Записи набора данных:
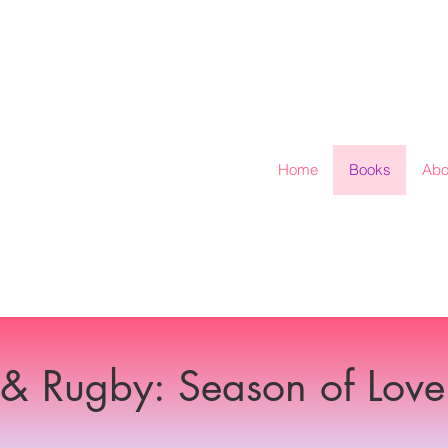
Home
Books
Abo
 & Rugby: Season of Love 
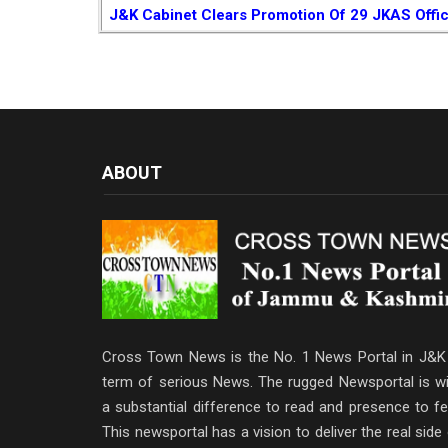
J&K Cabinet Clears Promotion Of 29 JKAS Offi
ABOUT
Cross Town News is the No. 1 News Portal in J&K 
term of serious News. The rugged Newsportal is wi
a substantial difference to read and presence to fe
This newsportal has a vision to deliver the real side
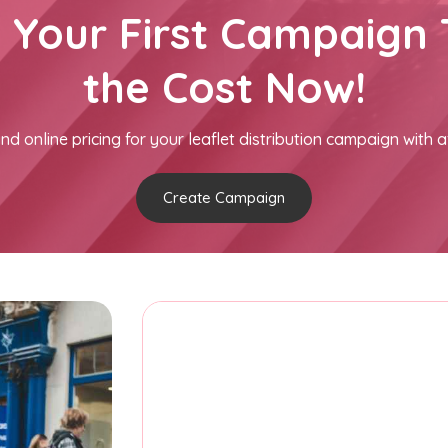
h Your First Campaign 
the Cost Now!
nd online pricing for your leaflet distribution campaign with a
Create Campaign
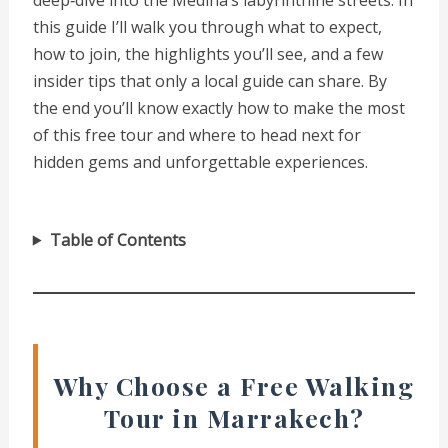
this guide I’ll walk you through what to expect,
how to join, the highlights you’ll see, and a few
insider tips that only a local guide can share. By
the end you’ll know exactly how to make the most
of this free tour and where to head next for
hidden gems and unforgettable experiences.
Table of Contents
Why Choose a Free Walking
Tour in Marrakech?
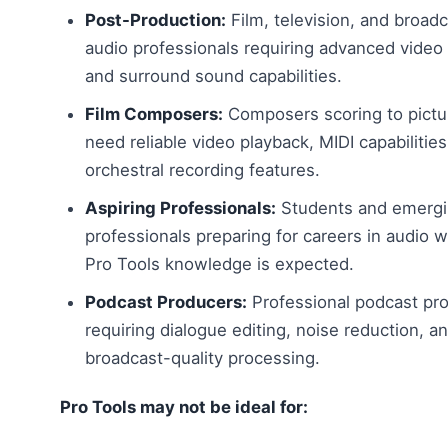
Post-Production:
Film, television, and broad
audio professionals requiring advanced video
and surround sound capabilities.
Film Composers:
Composers scoring to pict
need reliable video playback, MIDI capabilities
orchestral recording features.
Aspiring Professionals:
Students and emerg
professionals preparing for careers in audio 
Pro Tools knowledge is expected.
Podcast Producers:
Professional podcast pr
requiring dialogue editing, noise reduction, a
broadcast-quality processing.
Pro Tools may not be ideal for:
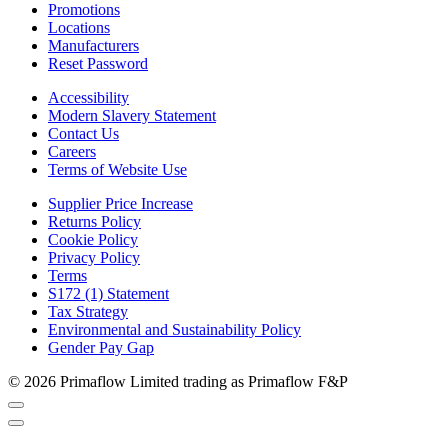
Promotions
Locations
Manufacturers
Reset Password
Accessibility
Modern Slavery Statement
Contact Us
Careers
Terms of Website Use
Supplier Price Increase
Returns Policy
Cookie Policy
Privacy Policy
Terms
S172 (1) Statement
Tax Strategy
Environmental and Sustainability Policy
Gender Pay Gap
© 2026 Primaflow Limited trading as Primaflow F&P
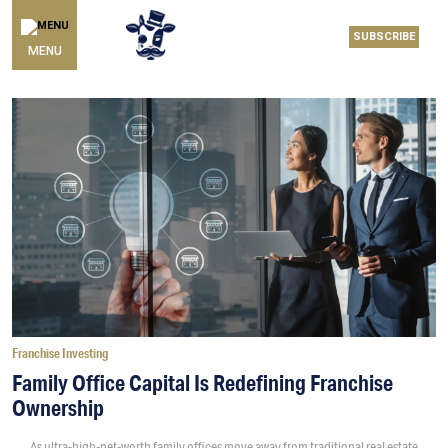
SUBSCRIBE
MENU
Franchise Investing
Family Office Capital Is Redefining Franchise
Ownership
As ultra-high-net-worth family offices move away from traditional real estate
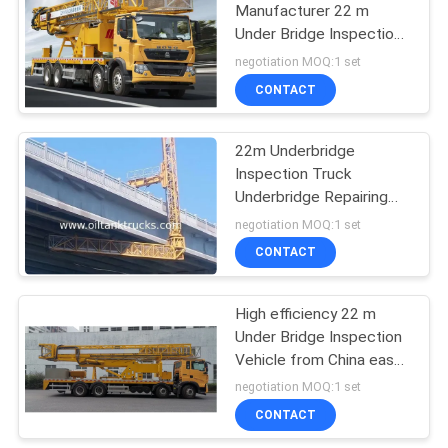
Manufacturer 22 m
Under Bridge Inspection
Truck with best service
negotiation MOQ:1 set
and quality
CONTACT
22m Underbridge
Inspection Truck
Underbridge Repairing
Truck Easy Access
negotiation MOQ:1 set
Stable Less Shaking
CONTACT
High efficiency 22 m
Under Bridge Inspection
Vehicle from China easy
operation
negotiation MOQ:1 set
CONTACT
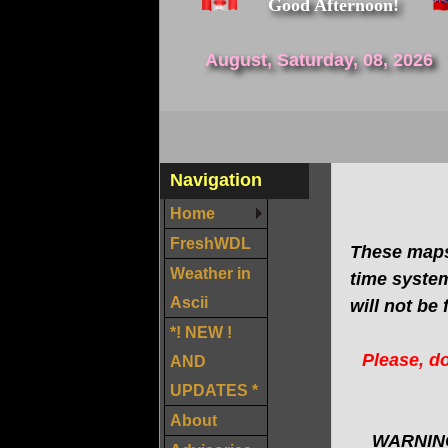
Good Afternoon!
August, Saturday, 08, 2026
Navigation
Home
FreshWDL
These maps
Weather in
time system
Ascii
will not be 
*! NEW !
Please, do
AND
UPDATES *
About
WARNING:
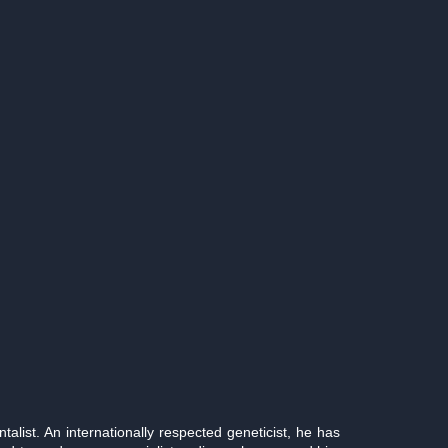
list. An internationally respected geneticist, he has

## ЗАДАНИЕ
Сосчитайте строки, в которых есть слово «Tools», с учетом регистра. В ответе укажите только число.

## ОЖИДАЕМЫЙ ОТВЕТ
2